EXERCISE DETAILS:
Output, word for word, every line from the line with "fx_px: 1883" through the final line of the data below.

Data records
+++
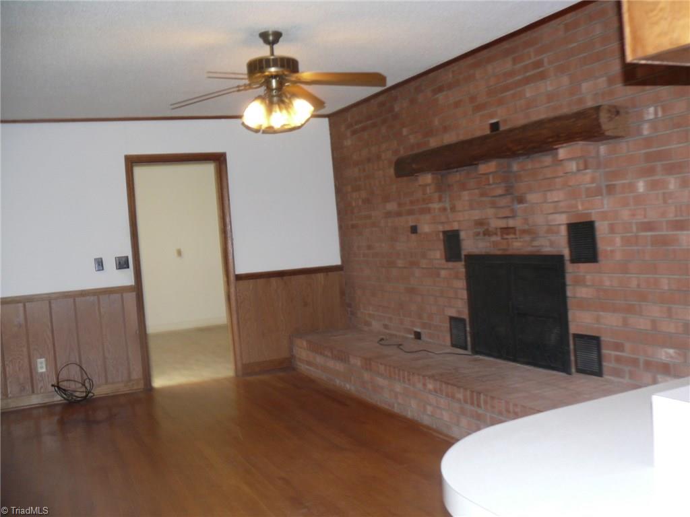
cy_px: 258
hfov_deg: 50.1
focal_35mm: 37
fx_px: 738
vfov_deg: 38.7
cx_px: 345
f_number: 2.8
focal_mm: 7.7
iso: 160
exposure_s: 1/30
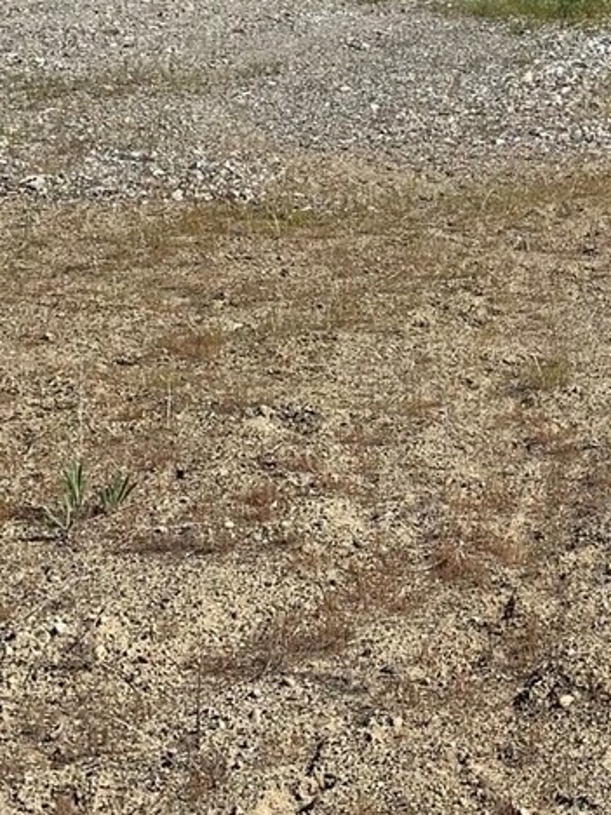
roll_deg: -1.1
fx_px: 1883
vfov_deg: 22.4
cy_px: -181
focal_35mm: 80
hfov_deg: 16.9
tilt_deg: +0.5
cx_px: 874
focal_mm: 4.25
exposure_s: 1/2681
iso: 25
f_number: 1.8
+++
WORKED SOLUTION:
fx_px: 1883
vfov_deg: 22.4
cy_px: -181
focal_35mm: 80
hfov_deg: 16.9
tilt_deg: +0.5
cx_px: 874
focal_mm: 4.25
exposure_s: 1/2681
iso: 25
f_number: 1.8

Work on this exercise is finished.